Ambassador George Moose Discusses Human Rights and the International Order in Rio de Janeiro

On September 15 and 16, 2014, Ambassador George Moose, Vice-Chairman of the U.S. Institute of Peace and Adjunct Professor of Practice and Lecturer at the Elliott School of International Affairs at George Washington University, participated in a two-day speaker program in Rio de Janeiro on the theme “Human Rights and the International Order.”

Ambassador Moose served for over 35 years in the Department of State, having held appointments as U.S. Ambassador to the Republic of Benin (1983-1986) and to the Republic of Senegal (1988-1991).  He was also U.S. Alternate Representative to the United Nations Security Council (1991-1992), Assistant Secretary of State for African Affairs (1993-1997), and U.S. Permanent Representative to the European Office of the United Nations in Geneva (1998-2001).

The program started with lectures at the Federal Fluminense University’s Institute of Strategic Studies (INEST/UFF), and at the Superior War College (ESG), both held on September 15.  At the two venues, Ambassador Moose discussed the role of emerging countries in the international promotion of human rights.  On the following day, he delivered the keynote address of the seminar “Human Rights and the International Order,” which was developed by the U.S. Consulate General in partnership with the Rio de Janeiro Regional Federal Court (TRF2). Rio Consul General John Creamer gave opening remarks at the seminar and later hosted a lunch in honor of Ambassador Moose with the speakers and organizers.  Finally, Ambassador Moose delivered keynote remarks at the seminar “Rising Powers and Intervention:  Contested Norms and Shifts in Global Order,” developed by the Institute of International Relations of the Pontifical Catholic University of Rio de Janeiro (IRI/PUC-Rio).  For this last program activity, Ambassador Moose chose to speak about “Emerging Powers and R2P:  From Words to Action.”  Throughout the program in Rio, Ambassador Moose addressed large and diversified audiences totaling 350 people. These included one Member of the Brazilian House of Representatives, general officers and senior military officers, federal and state judges, diplomats, academics, researchers, human rights activists, NGO leaders, journalists, and professors, graduate and undergraduate students of law, international relations, strategic studies and defense.

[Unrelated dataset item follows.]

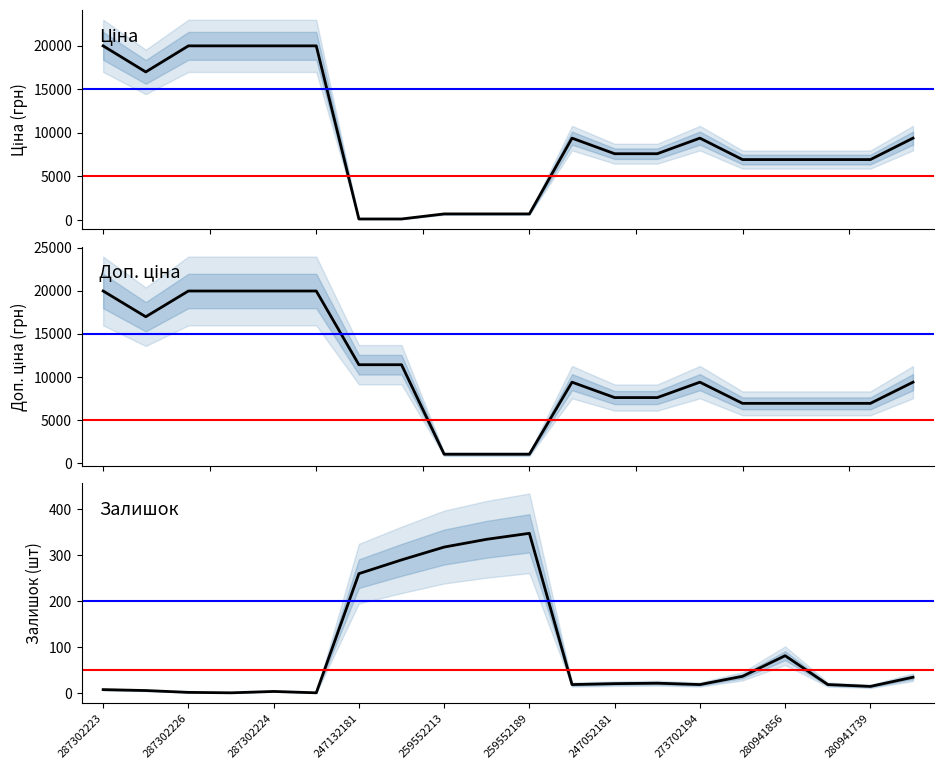

What is the greatest value displayed?

19964.2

In his remarks, Ambassador Moose stressed that the DEPs (“Democratic Emerging Powers,” an acronym that includes India, Indonesia, Turkey and Brazil) have so far displayed an ambivalent and inconsistent performance on human rights in the international sphere.  According to him, the DEPs do not differ from other states in facing constraints in playing a more assertive role with respect to the global human rights agenda.  Despite such constraints, there would be room for the DEPs to expand their influence and exert a significant impact on the evolution of global human rights norms and institutions, Ambassador Moose argued.  He suggested five areas where the DEPs could strengthen the international human rights order in alignment with their national policies, principles and values, namely:  (a) discrediting the argument that the rights enshrined in the Universal Declaration of Human Rights are not universal;  (b) engaging in the international debate surrounding civil and political rights on the one hand, and economic, social and cultural rights on the other;  (c) defending the role of civil society organizations and human rights defenders;  (d) strengthening the role and independence of the UN Human Rights Council’s special procedures and rapporteurs;  and (e) supporting and increasing the budgets of the UN Human Rights Council and Office of the High Commissioner for Human Rights.